Records provided.
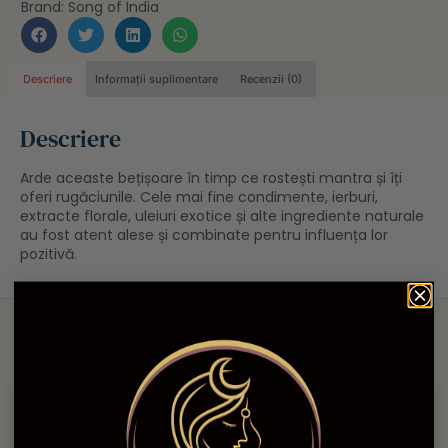
Brand:
Song of India
Descriere
Informații suplimentare
Recenzii (0)
Descriere
Arde aceaste bețișoare în timp ce rostești mantra și îți
oferi rugăciunile. Cele mai fine condimente, ierburi,
extracte florale, uleiuri exotice și alte ingrediente naturale
au fost atent alese și combinate pentru influența lor
pozitivă.
Produse similare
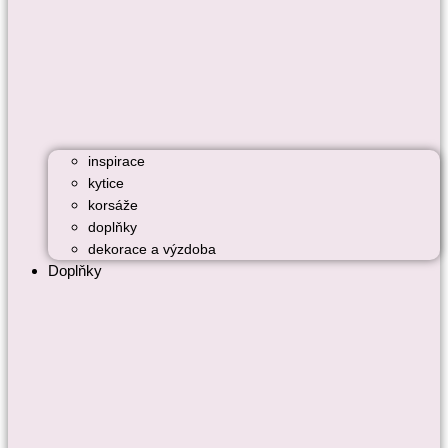
inspirace
kytice
korsáže
doplňky
dekorace a výzdoba
Doplňky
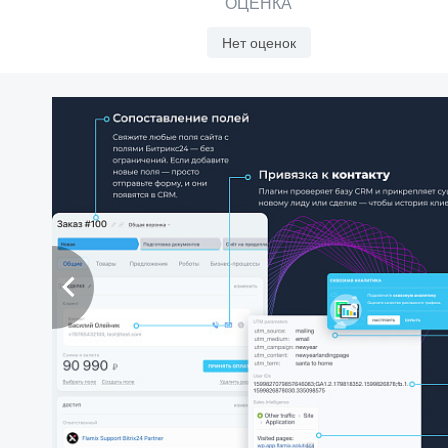
ОЦЕНКА
Нет оценок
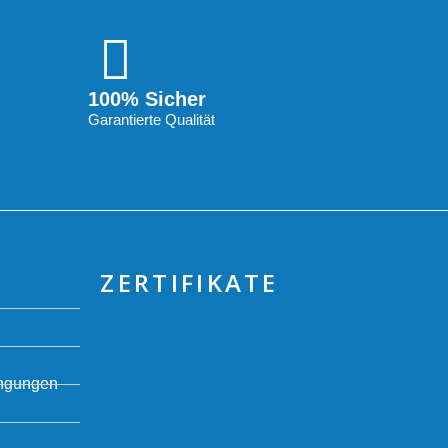
100% Sicher
Garantierte Qualität
ZERTIFIKATE
ingungen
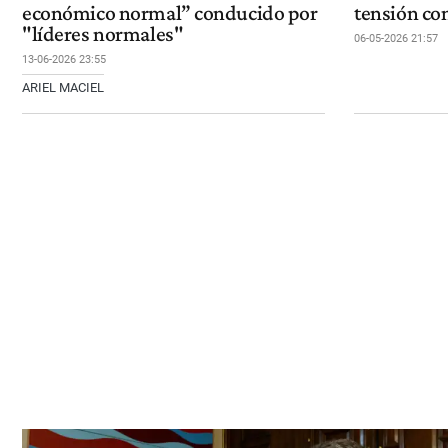
económico normal” conducido por
tensión co
"líderes normales"
06-05-2026 21:57
13-06-2026 23:55
ARIEL MACIEL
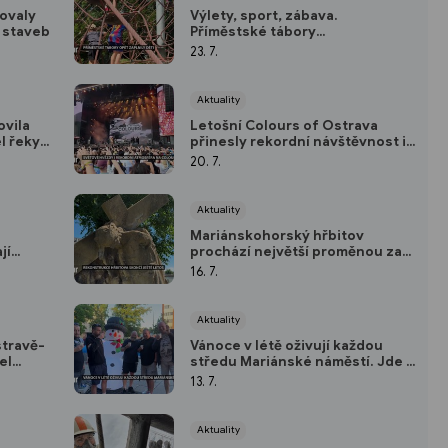
tovaly
Výlety, sport, zábava.
h staveb
Příměstské tábory
mariánskohorské radnice opět
23. 7.
zaplnily děti
Aktuality
vila
Letošní Colours of Ostrava
l řeky,
přinesly rekordní návštěvnost i
nezapomenutelné koncerty
20. 7.
světových hvězd
Aktuality
Mariánskohorský hřbitov
jí
prochází největší proměnou za
evírací
desítky let. Skončit má ještě
16. 7.
letos
Aktuality
stravě-
Vánoce v létě oživují každou
el
středu Mariánské náměstí. Jde o
prázdninový festival plný hudby
13. 7.
a tance
Aktuality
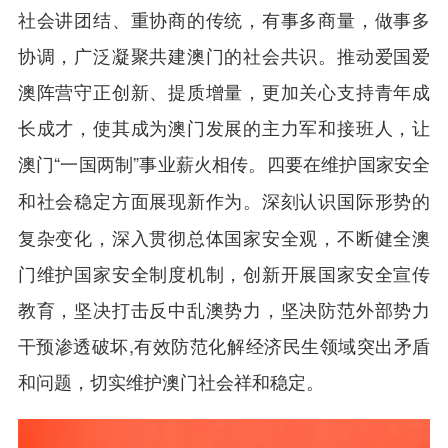
社会讲团结、重协商的传统，有事多商量，做事多
协调，广泛凝聚共建澳门的社会共识。推动爱国爱
澳阵营守正创新、提质增量，更加关心支持青年成
长成才，使其成为澳门发展的主力军和接班人，让
澳门“一国两制”事业薪火相传。
四要在维护国家安全
深刻认识国际形势的
和社会稳定方面展现新作为。
复杂变化，深入贯彻总体国家安全观，不断健全澳
门维护国家安全制度机制，创新开展国家安全宣传
教育，坚决打击反中乱澳势力，坚决防范外部势力
干预渗透破坏,有效防范化解经济民生领域突出矛盾
和问题，切实维护澳门社会祥和稳定。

Problem to solve.
Copy out the text of the rows above with each "Aktuality" changed to "Novinky" and nothing else altered. Omit the pictures.

Response for this exercise.
Brand:
Song of India
Descriere
Informații suplimentare
Recenzii (0)
Descriere
Arde aceaste bețișoare în timp ce rostești mantra și îți
oferi rugăciunile. Cele mai fine condimente, ierburi,
extracte florale, uleiuri exotice și alte ingrediente naturale
au fost atent alese și combinate pentru influența lor
pozitivă.
Produse similare
inspirace
kytice
korsáže
doplňky
dekorace a výzdoba
Doplňky
ОЦЕНКА
Нет оценок
100% Sicher
Garantierte Qualität
ZERTIFIKATE
ingungen
económico normal” conducido por
tensión co
"líderes normales"
06-05-2026 21:57
13-06-2026 23:55
ARIEL MACIEL
tovaly
Výlety, sport, zábava.
h staveb
Příměstské tábory
mariánskohorské radnice opět
23. 7.
zaplnily děti
Novinky
vila
Letošní Colours of Ostrava
l řeky,
přinesly rekordní návštěvnost i
nezapomenutelné koncerty
20. 7.
světových hvězd
Novinky
Mariánskohorský hřbitov
jí
prochází největší proměnou za
evírací
desítky let. Skončit má ještě
16. 7.
letos
Novinky
stravě-
Vánoce v létě oživují každou
el
středu Mariánské náměstí. Jde o
prázdninový festival plný hudby
13. 7.
a tance
Novinky
社会讲团结、重协商的传统，有事多商量，做事多
协调，广泛凝聚共建澳门的社会共识。推动爱国爱
澳阵营守正创新、提质增量，更加关心支持青年成
长成才，使其成为澳门发展的主力军和接班人，让
澳门“一国两制”事业薪火相传。
四要在维护国家安全
深刻认识国际形势的
和社会稳定方面展现新作为。
复杂变化，深入贯彻总体国家安全观，不断健全澳
门维护国家安全制度机制，创新开展国家安全宣传
教育，坚决打击反中乱澳势力，坚决防范外部势力
干预渗透破坏,有效防范化解经济民生领域突出矛盾
和问题，切实维护澳门社会祥和稳定。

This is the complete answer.